I have just written some software in C++ that is NUMA aware and am running it on an ESX guest with Windows 10.
At the start I call GetNumaHighestNodeNumber(...) and receive a 1, indicating that there should be 2 nodes, 0 and 1.
Later on I try to start two new processes, using CreateProcess, and include a PROC_THREAD_ATTRIBUTE_PREFERRED_NODE attribute.
The first process is started on node 0 and this call succeeds.
The second process is started on node 1 and this call fails with the error code ERROR_INVALID_PARAMETER.
Is it possible that the call to GetNumaHighestNodeNumber(...) is returning the hosts capability, ignoring the fact that the guest VM is limited to using only Numa-node 0 ?
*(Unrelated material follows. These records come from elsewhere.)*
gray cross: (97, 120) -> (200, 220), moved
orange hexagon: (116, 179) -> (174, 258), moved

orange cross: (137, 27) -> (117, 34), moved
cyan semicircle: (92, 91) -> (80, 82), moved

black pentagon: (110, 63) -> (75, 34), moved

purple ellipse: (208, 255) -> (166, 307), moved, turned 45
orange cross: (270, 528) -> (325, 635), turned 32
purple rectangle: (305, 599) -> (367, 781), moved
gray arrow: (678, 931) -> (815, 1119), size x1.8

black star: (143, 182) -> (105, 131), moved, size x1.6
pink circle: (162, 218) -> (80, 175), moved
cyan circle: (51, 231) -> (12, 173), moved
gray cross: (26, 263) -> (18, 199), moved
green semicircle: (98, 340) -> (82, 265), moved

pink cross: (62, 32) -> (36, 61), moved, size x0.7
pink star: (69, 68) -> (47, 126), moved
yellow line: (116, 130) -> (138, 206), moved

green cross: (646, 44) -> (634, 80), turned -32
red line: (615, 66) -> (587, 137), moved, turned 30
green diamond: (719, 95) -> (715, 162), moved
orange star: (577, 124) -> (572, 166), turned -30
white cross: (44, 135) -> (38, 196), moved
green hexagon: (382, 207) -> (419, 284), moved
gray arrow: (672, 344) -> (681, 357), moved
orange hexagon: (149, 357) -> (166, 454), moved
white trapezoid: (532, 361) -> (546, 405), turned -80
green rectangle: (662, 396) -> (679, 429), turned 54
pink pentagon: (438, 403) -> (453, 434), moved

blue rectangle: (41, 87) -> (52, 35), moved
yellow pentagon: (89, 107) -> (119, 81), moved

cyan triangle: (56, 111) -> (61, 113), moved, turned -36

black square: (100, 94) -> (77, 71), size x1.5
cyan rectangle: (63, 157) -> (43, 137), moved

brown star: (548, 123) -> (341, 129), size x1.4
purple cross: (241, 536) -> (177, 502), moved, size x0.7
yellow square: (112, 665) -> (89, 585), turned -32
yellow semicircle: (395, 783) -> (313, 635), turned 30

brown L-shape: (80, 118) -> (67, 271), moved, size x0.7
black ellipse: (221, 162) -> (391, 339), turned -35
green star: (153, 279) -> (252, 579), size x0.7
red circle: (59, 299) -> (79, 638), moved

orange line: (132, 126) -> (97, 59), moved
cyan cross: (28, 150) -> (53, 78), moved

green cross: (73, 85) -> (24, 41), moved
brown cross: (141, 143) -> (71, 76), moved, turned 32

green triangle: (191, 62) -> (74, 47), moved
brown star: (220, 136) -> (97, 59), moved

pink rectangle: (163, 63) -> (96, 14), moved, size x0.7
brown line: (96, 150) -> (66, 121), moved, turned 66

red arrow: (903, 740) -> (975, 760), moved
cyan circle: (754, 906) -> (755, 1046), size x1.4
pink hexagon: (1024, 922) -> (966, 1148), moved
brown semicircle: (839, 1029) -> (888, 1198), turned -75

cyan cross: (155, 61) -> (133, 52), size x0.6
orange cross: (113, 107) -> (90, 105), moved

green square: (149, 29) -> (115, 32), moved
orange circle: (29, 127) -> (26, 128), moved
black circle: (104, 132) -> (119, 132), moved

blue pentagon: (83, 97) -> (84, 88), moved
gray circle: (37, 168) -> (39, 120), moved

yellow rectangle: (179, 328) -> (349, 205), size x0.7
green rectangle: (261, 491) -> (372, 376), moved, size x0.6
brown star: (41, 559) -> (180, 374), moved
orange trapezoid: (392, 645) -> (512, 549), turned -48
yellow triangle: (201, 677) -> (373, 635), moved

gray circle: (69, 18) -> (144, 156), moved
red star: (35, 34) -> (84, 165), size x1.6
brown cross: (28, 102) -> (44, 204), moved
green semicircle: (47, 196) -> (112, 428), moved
If you look at the remarks
The number of the highest node is not guaranteed to be the total number of nodes.
To retrieve a list of all processors in a node, use the GetNumaNodeProcessorMask function.
I can't find an API that lets you know directly if there are NUMA nodes or not. I think you should try GetNumaNodeProcessorMask and check if the return value of ProcessorMask is nonzero or not. If the mask is zero that node has no processors; which roughly means that is an existent node. From there maybe count how many nodes returned a non-zero ProcessorMask.
https://docs.microsoft.com/en-us/windows/win32/api/winbase/nf-winbase-getnumanodeprocessormask
I suspect the Windows 10 guest does not see the NUMA architecture but just sees the two virtual sockets.
What does the Task Manager - set affinity show in the Windows 10 guest show?
On a dual socket CPU physical machine, Windows 10 Pro the set affinity from Task Manager shows this picture
A Windows 10 Pro VM running inside VMware Workstation 16 beta on the same physical machine as above, configured with 2 virtual sockets with 4 cores each, the set affinity shows this picture
The physical Windows 10 Pro shows the node 0 and node 1 while the Windows 10 Pro VM does not, although the Windows 10 Pro VM sees 2 sockets.
The Task Manager on my VM shows the same list as the one you have posted for your VM.
Nevertheless the GetNumaHighestNodeNumber returns a 1, which causes my program logic to start the processes it starts on node 0 and node 1.
Which API call should I be using to determine that there are no NUMA nodes on the VM?
If you look at the remarks
The number of the highest node is not guaranteed to be the total number of nodes.
To retrieve a list of all processors in a node, use the GetNumaNodeProcessorMask function.
I can't find an API that lets you know directly if there are NUMA nodes or not. I think you should try GetNumaNodeProcessorMask and check if the return value of ProcessorMask is nonzero or not. If the mask is zero that node has no processors; which roughly means that is an existent node. From there maybe count how many nodes returned a non-zero ProcessorMask.
https://docs.microsoft.com/en-us/windows/win32/api/winbase/nf-winbase-getnumanodeprocessormask
Use the GetLogicaProcessorInformation call to get the number of NUMA nodes
I prefer the solution that uses GetNumaHighestNodeNumber and then loops over the nodes to see where the affinity.mask is non-zero.
However you must use GetNumaNodeProcessorMaskEx and not GetNumaNodeProcessorMask as the latter only gives you information about the nodes in the same group as the calling thread.
The solution using GetLogicalProcessorInformation doesn't appear to work quite as I expected, depending on the hardware configuration. And looping through the nodes does actually give you a list of available nodes and not just the count, so this is a bonus.
You should still use the helper function CountSetBits in the GetLogicalProcessorInformation sample code as the bits in the mask returned from GetNumaNodeProcessorMaskEx are not necessarily the same for the nodes.
On my physical machine with NUMA and hyperthread enabled, the GROUP_AFFINITY.Mask value returned from GetNumaNodeProcessorMaskEx
node 0, 0x000000ff
node 1, 0x0000ff00
So each nonzero bit has to be counted to represent the logical processors in the node (this includes the hyperthread); in this case 8 logical CPU in each node.
If hyperthread is disabled, the mask values are
node 0, 0x0000000f
node 1, 0x000000f0
so 4 logical CPUs in each node